The New City NIMBYs

This is another one of those municipal policies that you contemplate in disbelief. Still, it’s one of those you know nobody could make up. Besides, it’s in the New York Times, so it’s gotta be true. Right? See Timothy Williams, Cities Helping Residents Resist the New Gentry, N.Y. Times, March 4, 2014, at p.A1 (above the fold).

For the past several years our planners — who else? — have been touting the idea that cities are making a comeback. This is a proposition that is hotly disputed because at best, the folks returning to cities are not what you might call a healthy urban population. They largely consist of a trickle of elderly boomers who have raised their families and now don’t fancy rattling around their large, empty suburban homes even though they are now worth a fortune. A fortune that many are looking to capitalise on with many looking to find a calculate roi on rental property guide to get the figures ready for their next financial step.
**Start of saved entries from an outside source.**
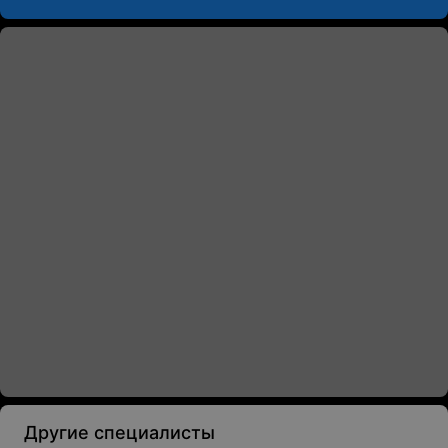
Другие специалисты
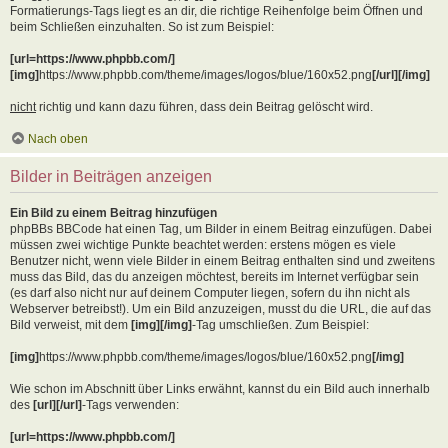
Formatierungs-Tags liegt es an dir, die richtige Reihenfolge beim Öffnen und
beim Schließen einzuhalten. So ist zum Beispiel:
[url=https://www.phpbb.com/]
[img]
https://www.phpbb.com/theme/images/logos/blue/160x52.png
[/url][/img]
nicht
richtig und kann dazu führen, dass dein Beitrag gelöscht wird.
Nach oben
Bilder in Beiträgen anzeigen
Ein Bild zu einem Beitrag hinzufügen
phpBBs BBCode hat einen Tag, um Bilder in einem Beitrag einzufügen. Dabei
müssen zwei wichtige Punkte beachtet werden: erstens mögen es viele
Benutzer nicht, wenn viele Bilder in einem Beitrag enthalten sind und zweitens
muss das Bild, das du anzeigen möchtest, bereits im Internet verfügbar sein
(es darf also nicht nur auf deinem Computer liegen, sofern du ihn nicht als
Webserver betreibst!). Um ein Bild anzuzeigen, musst du die URL, die auf das
Bild verweist, mit dem
[img][/img]
-Tag umschließen. Zum Beispiel:
[img]
https://www.phpbb.com/theme/images/logos/blue/160x52.png
[/img]
Wie schon im Abschnitt über Links erwähnt, kannst du ein Bild auch innerhalb
des
[url][/url]
-Tags verwenden:
[url=https://www.phpbb.com/]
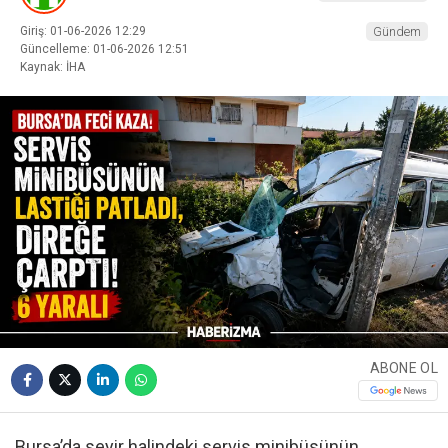
Giriş: 01-06-2026 12:29
Gündem
Güncelleme: 01-06-2026 12:51
Kaynak: İHA
ABONE OL
Bursa’da seyir halindeki servis minibüsünün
But fortune, shmortune, living in places like that, out in the better suburbs means that it takes a seven-mile trip in a car to get to the nearest store to buy a quart of milk or a loaf of bread. Which may be OK when you are raising kids and are schlepping them around anyway, but not when you are getting long in the tooth and don’t fancy running around like you used to. I’ve heard of some people introducing them to a great kids youtube channel that can help reduce the running around. So what we have seen of late is a trickle of these superannuated boomers moving to cities, where they can buy a jazzy condo and enjoy the good urban life. It seems as though everybody wants to live at a place like Piermont Grand, which is why so many people are moving to big cities. Also, some yuppies find “hip” city neighborhoods attractive. Out in the suburbs, you can’t stroll down the street for a block or two and find a trendy watering hole, frequented by good looking professional chicks who. . . Well, you get the idea, don’t you?

Ah, but ideas have consequences. When all those affluent young and old folks set their sights on fashionable, hip city neighborhoods, that tends to raise the demand and cause an increase in condo prices and rents, along with a ripple effect — everything, from housing, taxes and goods and services tends to go up. So what? say the affluent yuppies and boomers. They can afford it, so they don’t much care about the plight of ordinary lower-middle-class people who form the indigenous population of the gentrifying city neighborhoods, and who feel an economic squeeze as prices of everything rise. Upshot: those indigenous folks are beginning to scream at the prospect of being displaced from their home turf. After all, they say, they resisted the last half-century’s exodus to the suburbs, endured the cities’ downward slide, and kept the old city neighborhoods going, more or less. So don’t they deserve a break by way of being able to stay put in their old neighborhoods even as the cost of living is moving up? So they complain about the rising cost of living that is squeezing them out.

And where there are cries of “NIMBY!” there you’ll find local politicians posturing as defenders of the downtrodden, protecting — or purporting to protect — the old down-at-the-heels neighborhoods from the dreaded process of “gentrification.” Quoth the New York Times:

“In doing so, cities are turning urban redevelopment policy on its head and shunning millions in property tax revenues that could be used to restore municipal services that were trimmed during the recession because of budget cuts, including rehiring police officers.”

Ah, but as we are fond of saying, there is no such thing as a free lunch. The incoming yuppie/boomer cohort is not interested in taking permanent city roots. The yuppies grow up, marry and move to the suburbs where life is safer and raising children is also a lot easier. As for the old boomers. . . . Well, in time they die off. So there is less long-term personal investment and less incentive to stay for the long run. So, according to the Times, cities are saying “let’s invest in the stayers.” That sounds good, but the result is that if implemented as a tax policy, incoming yuppies would get a windfall in the form of lower taxes, which they don’t need. So what the municipal mavens are coming up with is a scheme whereby the city’s old-timers would get a special property tax break, and property taxes would become a blend of old value-based property taxes and an adjustment taking the taxpayers’ income into account. In the meantime, while this is being debated, assessed value are zooming up — in Philadelphia, the relevant ones have quintupled, zooming up to $250,000 from $45,000 in the past year.